Which, in your opinion, are the most promising egg alternatives on the market currently?
“Unfortunately, it is rare that you can replace egg with just one ingredient. Instead, a combination of ingredients is required to replace the multiple functionalities of egg.
“Plant proteins are being widely used as they can offer similar functionalities such as gelling, emulsification and foaming. It is important to note however, that there are many different types of plant proteins available, and they have a large range of functional properties, even within the same protein type.
“Other ingredients such as hydrocolloids can be used to help with other functional properties such as viscosity modification from a gum, or heat set gelling from methyl cellulose.”
What advice would you give to manufacturers looking to enter the egg alternative space?

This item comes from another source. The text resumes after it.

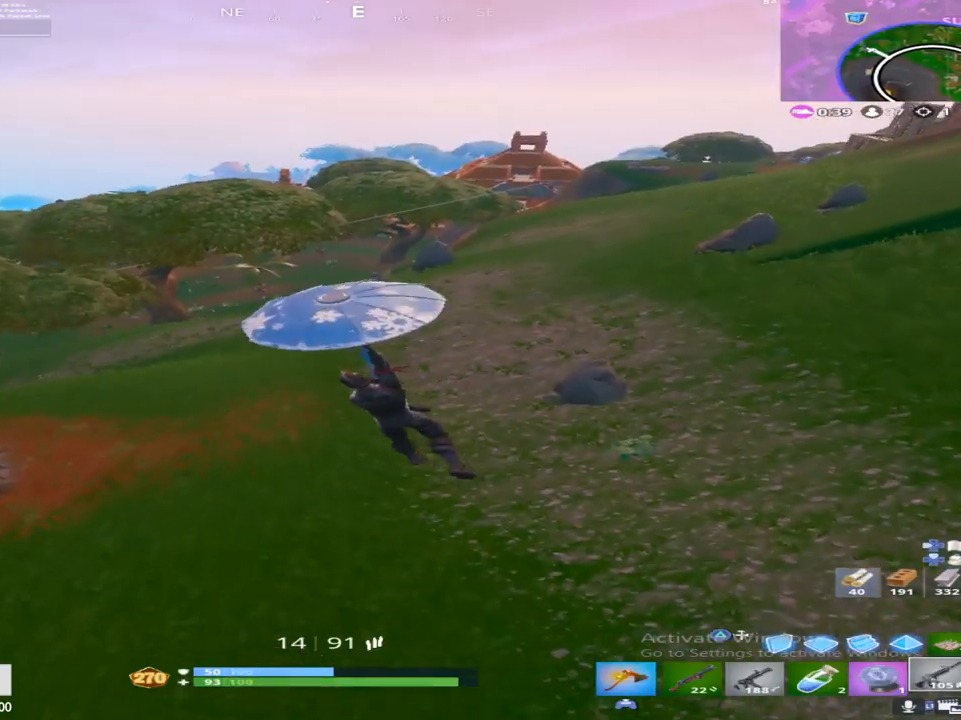
{"buttons": ["SQUARE"], "left_stick": "down-right", "right_stick": "center", "events": [[183, "SQUARE", "down"], [200, "left_stick", "right"], [300, "SQUARE", "up"], [417, "left_stick", "down-right"], [433, "SQUARE", "down"]]}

“Understand the function of all the ingredients that are in the original product, then understand what functions the egg is performing. Then you can identify ingredients that you can add to replace these functions.
“Also, it is important to know the properties of the intermediate products such as batter viscosity, so when making changes to the recipe you can monitor how these changes affect the process.
“Additionally, when trialing ingredients to see if they are potential replacements and they don’t work, try to understand where they have failed. It may be that small adjustments to the process or the recipe (with additional ingredients) may be all that is required.”
What are the benefits for manufacturers of using specially produced egg alternatives in product formulations, rather than reformulating with ingredients that share similar qualities with traditional eggs?
“Quite often the functionality of these ingredients is well understood by the supplier. The supplier will also likely have some model recipes that work and can be used as a starting point. The supplier is also likely to provide support with recipe development.”
How are consumers responding to egg alternatives? Is there a high demand for these products on the European market and do you expect this demand to grow moving forward?
“From personal experience, we are doing more and more work on plant proteins and alternative ingredients to egg. From my understanding the market is growing and is expected to continue to grow. Factors such as sustainability, health and ethics are driving this.”